No último sábado, participei de um encontro festivo de ex-seminaristas da década de 1980. Mas por que um encontro de velhos amigos valeria um artigo de jornal? O que vale para refletir é mais que a boa comida, o chimarrão, a cerveja, a música e a conversa jogada fora.
Tivemos a alegria da presença de um grande mestre de todos nós, o Pe. Adilson José Colombi. Pe. Adilson nos incitou a relembrar em que o seminário marcou nossa vida, e falamos da experiência de vida comunitária, do aprendizado da disciplina no uso do tempo, da formação intelectual privilegiada, comparada com a maioria dos nossos contemporâneos, das marcas da formação ética, dos princípios que continuamos carregando. Então, o fato de nos reunirmos para colocar a conversa em dia e relembrar os velhos tempos é também ocasião para uma tomada de consciência do nosso papel no tempo e no lugar em que vivemos.
É claro que não poderia faltar política e filosofia na conversa, e a figura de Pe. Adilson foi essencial para isso. Pe Adilson doutorou-se na França, especializando-se na obra do filósofo Emmanuel Mounier, um grande defensor do valor da pessoa humana, que junto com outros humanistas cristãos, enfrentou o fascismo, o nazismo e o comunismo, os grandes flagelos do século XX. Alguém perguntou ao Pe. Adilson o que Mounier diria hoje da política brasileira, ao que ele respondeu com uma expressão emblemática: “desordem institucionalizada”. De fato, estamos em vias de tirar alguns corruptos do poder para colocar outros. Movimentos sociais, que dizem defender a democracia, promovem a baderna para defender corruptos, e a descrença e a desesperança são cada vez mais frequentes. O debate intelectual parece ter se cristalizado em posições fechadas e acríticas. A qualidade do ensino decai a olhos vistos. Em âmbito mais próximo, nossas relações estão cada vez mais baseadas no egoísmo e na busca de proveito próprio, o que destrói os laços familiares e sociais, ameaçando gravemente o futuro. Vivemos um tempo de intensas contradições.

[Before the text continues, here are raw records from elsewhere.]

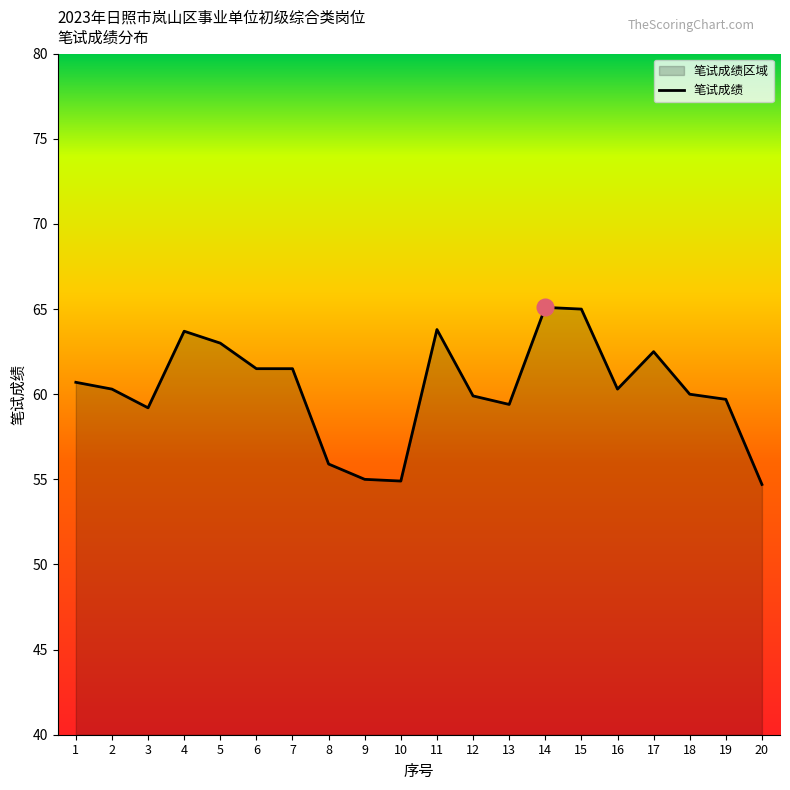

At which category does the data reach its first local peak?

4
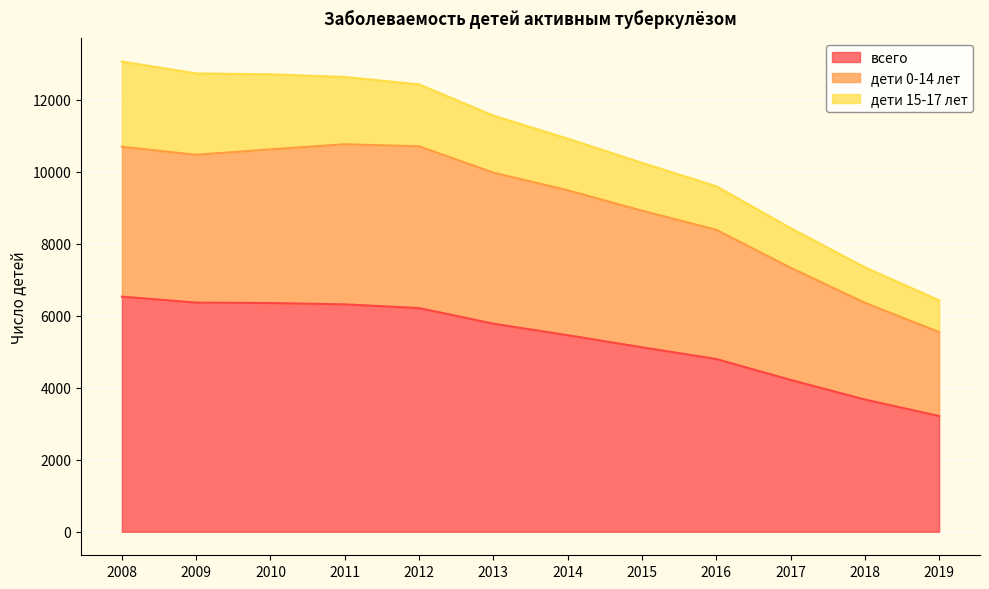

Is it true that всего equals 4219 at 2017?

True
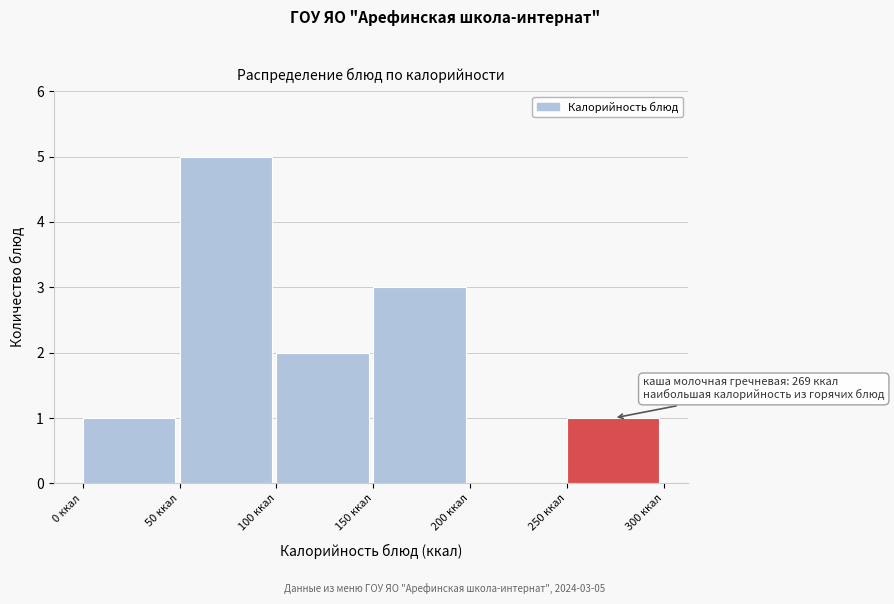

Over which range of the x-axis is the bar tallest?

50 to 100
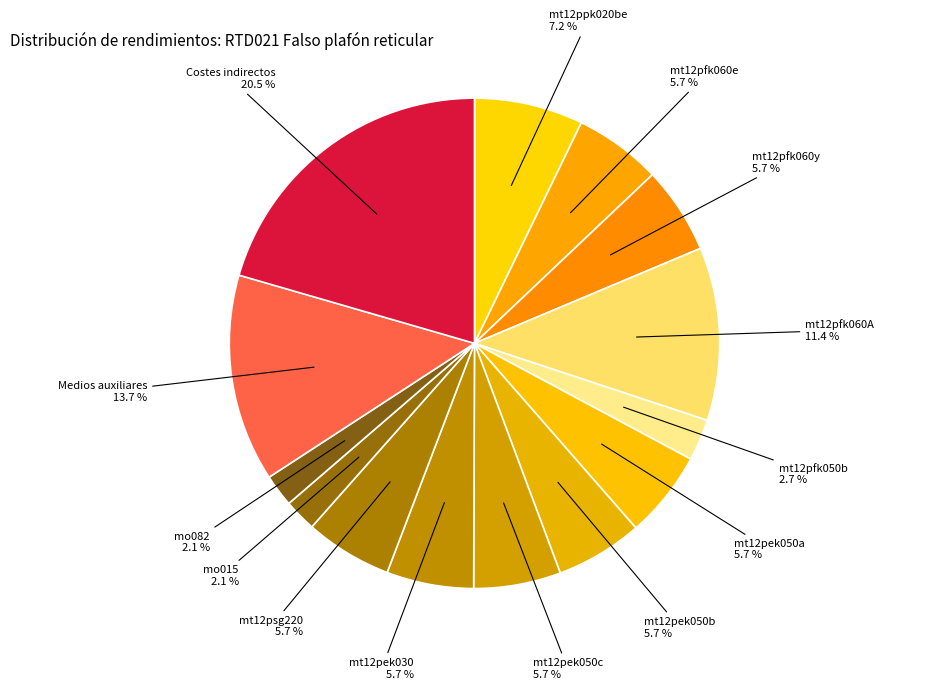

How many slices are in this pie chart?

14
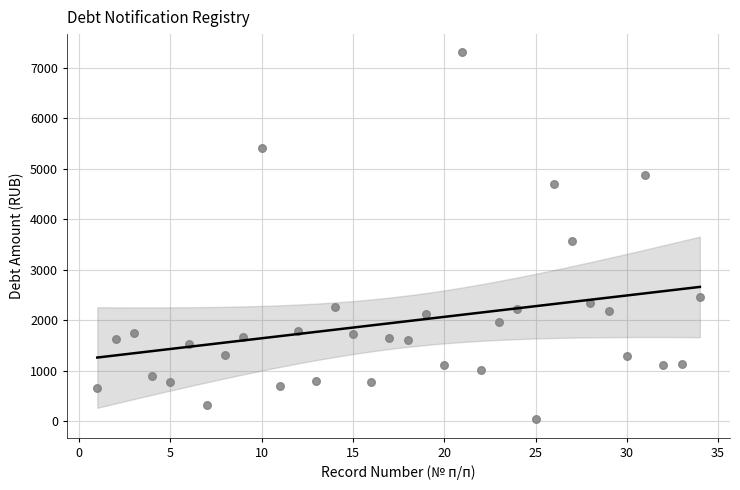

What Y value in the scatter plot is closest to 3672?

3561.5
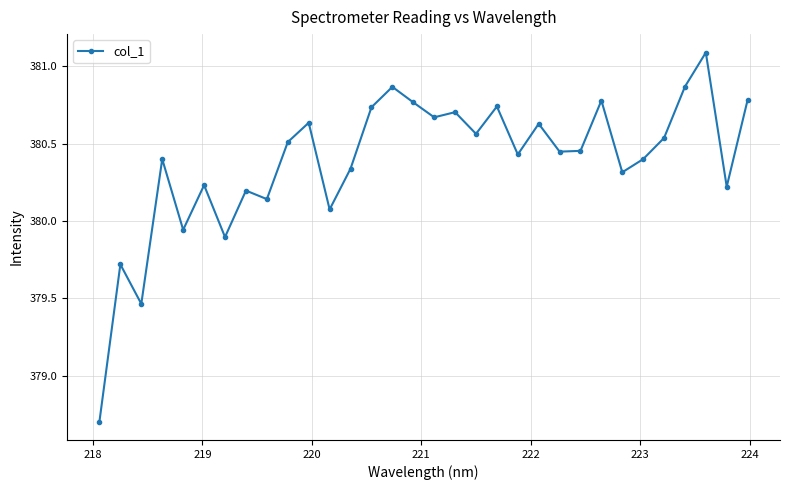

What is the sum of all values?

12172.3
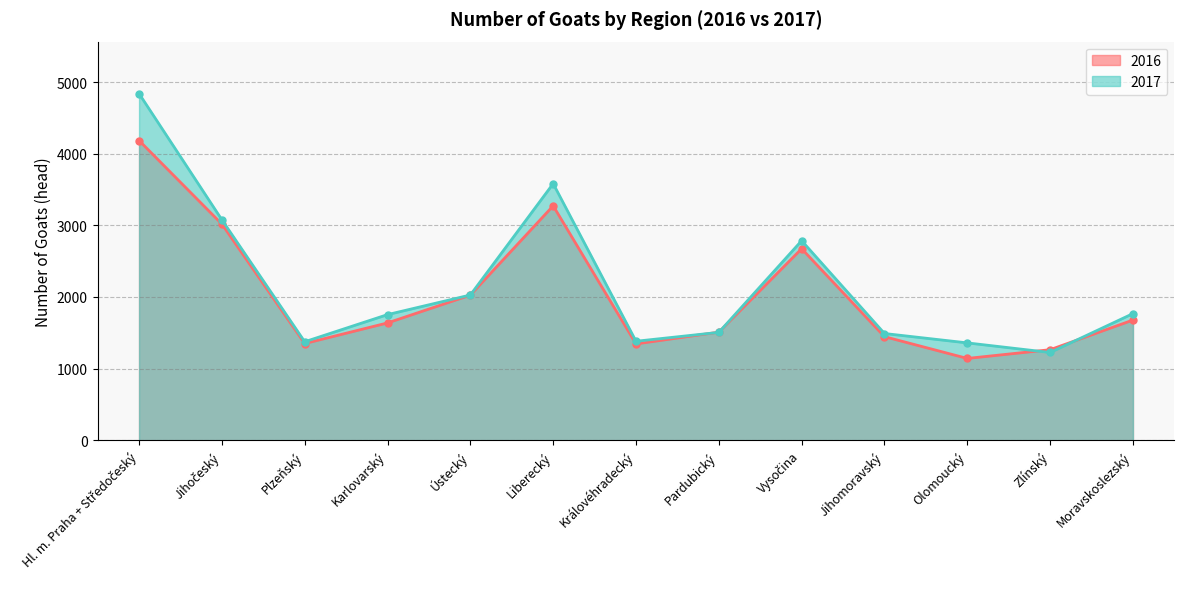

What is the greatest value displayed?

4840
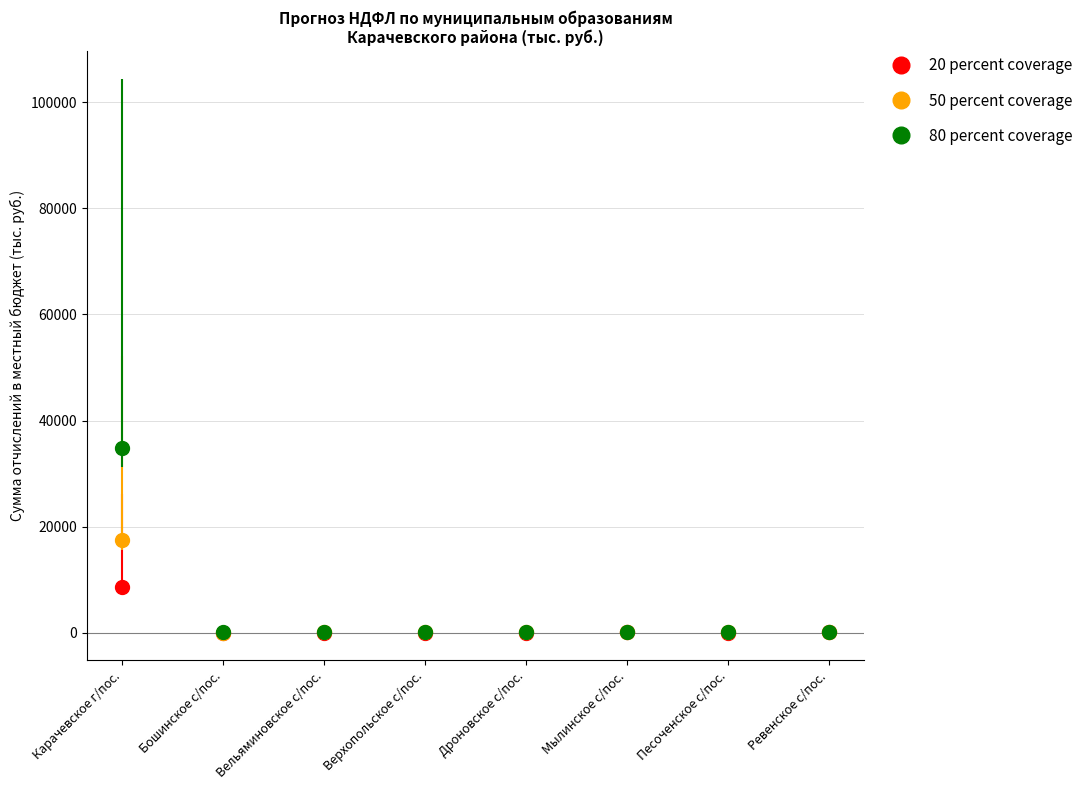

What position from the right is Дроновское с/пос.?

4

Nesse contexto, podemos entender melhor o nosso papel, não apenas nós que passamos pelo seminário, mas todos os que, da nossa geração, aprenderam os mesmos valores. O Pe. Adilson, há tantas décadas, vem sendo o elo entre nós e esses grandes valores, que sustentaram combatentes em situações piores que a nossa. Cabe a nós também fincar o pé, e com a mesma serenidade e firmeza, que são a marca registrada do nosso mestre, deixarmos também uma marca, que possa influenciar, de algum modo, as novas gerações. Em 20 ou 30 anos, estaremos todos fora de combate. O que ficará de nós para o futuro? Estamos todos imersos nas contradições do nosso tempo, sentimos tudo isso, em grau maior ou menor, em nossos filhos, nossos alunos – já que boa parte de nós propendeu para a carteira docente – ou nas nossas próprias limitações pessoais. Mas não podemos simplesmente nos entregar à murmuração e ao saudosismo. Nossa vida deve dar testemunho dos valores que absorvemos e nos quais acreditamos. Não vamos salvar o mundo, mas podemos, cada um ao seu modo, sermos sal e luz, setas que indicam um caminho, mesmo que haja poucos interessados em segui-lo. Esses poucos, por sua vez, continuarão o trabalho. Precisamos estar conscientes disso. Creio e espero que nossos encontros sirvam para reforçar essa consciência.